2:69 PErson:James Campbell (173) William Baxter vs. James Campbell, Sr., and John Swearingen--Bill

filed in Ohio County, 6th March, 1797--O. S. 32; N. S. 11. In 1773 William West and John Sappington came into Ohio County (now Brooke) and made settlement on Harman's Run and resided there until 1774, when they were driven away by the Indians. They returned in 1775 and found James Campbell's tenant in possession. Long before Orator's settlement, Nathaniel Tomlinstone had made a settlement on Harman's Run, which claim Campbell bought. Tomlinson made settlement in 1772 and Campbell bought in 1773. Philip Beale deposes, 27th April, 1798, at house of Col. Richard Brown in Holyday's Cove, in Brooke County, was acquainted with the land in 1772-1773. In 1773 William West and Joshua McQueen were living on the land in a cabin. James Campbell's son, John, purchased of Tomlinson. In 1773 deponent assisted James Campbell in raising a cabin. George Brown and a party of men came before it was completed and compelled them to desist. Richard Wells deposes at same time and place to same effect. John Alexander deposes at same time and place to same effect. Richard Elson deposes at same time and place to same effect. Following deposition taken at home of John Sappingon in Madison County, 27th April, 1798. Cap. John Sappington, a Justice of Peace and lately a representative for Madison County. George Brown, a minister of the Methodist Society. Joshua McQueen deposes at same time and place to same effect. William West deposes at same time and place to same effect. James Campbell, Jr., son of James, Senr., represented James, Sr. John Toland deposes in Ohio County that in 1773 John Campbell bought the land from Tomlinson, and deponent was surety for purchase price. Margaret Langford, daughter of James Campbell, deposes in Ohio County. Richard Boyce deposes in Washington County, Penna., 15th January, 1799, that in 1775 James Kerns employed him to plow on the land. James Kerns deposes in Washington County, Penna., 1799, that in 1775 he was tenant for James Campbell. William Griffith deposes in 1799 that James Campbell, Senr., is about 80. James Campbell, Jr., deposes in Brooke County, 31st May, 1798, that in 1773, spring, he and his brother John came to Ohio County. John bought the land from Tomlinson and improved it, and was drowned. In the fall Joshua McQueen came. Campbell had the land surveyed by Benjamin Johnstone after the death of Col. Wm. Crawford. John Greathouse

deposes 25th January, 1799.
Possibly Person:James Campbell (173) of the Kanawha, as thisi s about the same place and time, but that James is said to have had only a single child, an unamed daughter.
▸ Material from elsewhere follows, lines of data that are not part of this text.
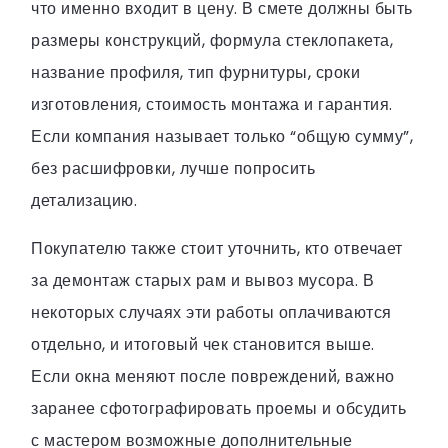
что именно входит в цену. В смете должны быть
размеры конструкций, формула стеклопакета,
название профиля, тип фурнитуры, сроки
изготовления, стоимость монтажа и гарантия.
Если компания называет только “общую сумму”,
без расшифровки, лучше попросить
детализацию.
Покупателю также стоит уточнить, кто отвечает
за демонтаж старых рам и вывоз мусора. В
некоторых случаях эти работы оплачиваются
отдельно, и итоговый чек становится выше.
Если окна меняют после повреждений, важно
заранее сфотографировать проемы и обсудить
с мастером возможные дополнительные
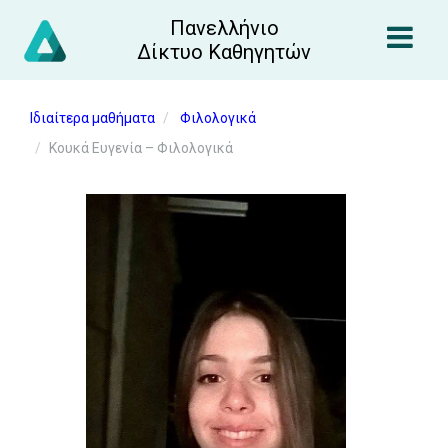
Πανελλήνιο
Δίκτυο Καθηγητών
Ιδιαίτερα μαθήματα
Φιλολογικά
Κουκά Ευγενία – Φιλολογικά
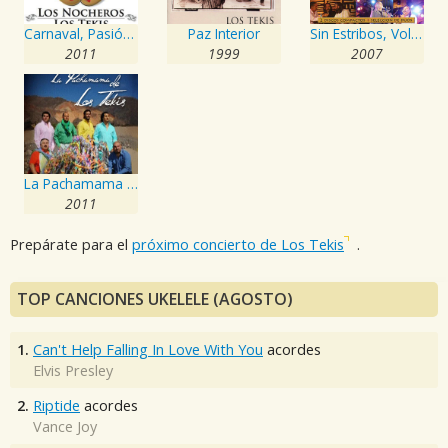
Carnaval, Pasión del Norte
Paz Interior
Sin Estribos, Vol. 4
2011
1999
2007
La Pachamama de los Tekis
2011
Prepárate para el
próximo concierto de Los Tekis
.
TOP CANCIONES UKELELE (AGOSTO)
1.
Can't Help Falling In Love With You
acordes
Elvis Presley
2.
Riptide
acordes
Vance Joy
HomepagesBefore a year had passed after the destruction of Kelly's settlement, William Morris and his sons had arrived, during the spring and summer of 1774,and were engaged in completing their cabins almost in sight of the fatal spot. . . . On 20 Aug 1782, William Morris, assignee of Leonard Morris, who was assignee of Joshua Morris, who was assignee of Thomas Alsbury, who was assignee of Walter Kelly, who was assignee of James Campbell, entered 400 acres of land by virtue of a certificate from the Commissioners, etc., at the south of Campbells Creek on the Great Kanawha. On 21 Aug 1782, William Morris entered 400 acres of land by virtue of a certificate from the Commisioners, etc., assigned him by William Morris, Senior, who was assignee of James Kelly, to include the improvement at the mouth of Kelly's Creek on the Great Kanawha River.